Could you copy every line in the listing below that has the word "пуњење"?
⟨
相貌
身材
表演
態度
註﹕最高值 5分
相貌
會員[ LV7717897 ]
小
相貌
⟩
⟨
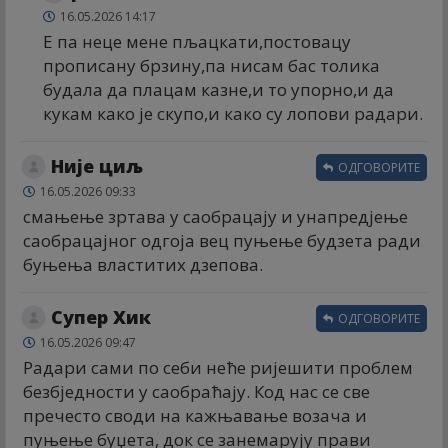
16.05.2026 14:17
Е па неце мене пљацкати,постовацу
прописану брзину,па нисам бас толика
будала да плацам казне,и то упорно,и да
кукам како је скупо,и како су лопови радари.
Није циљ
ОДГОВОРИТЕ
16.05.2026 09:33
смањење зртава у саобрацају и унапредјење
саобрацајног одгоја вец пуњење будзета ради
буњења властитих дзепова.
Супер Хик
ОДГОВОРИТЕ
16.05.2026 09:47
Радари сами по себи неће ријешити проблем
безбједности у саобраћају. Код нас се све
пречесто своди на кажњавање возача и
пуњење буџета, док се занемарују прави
⟩
▸ **WRITTEN ANSWER**:
саобрацајног одгоја вец пуњење будзета ради
пуњење буџета, док се занемарују прави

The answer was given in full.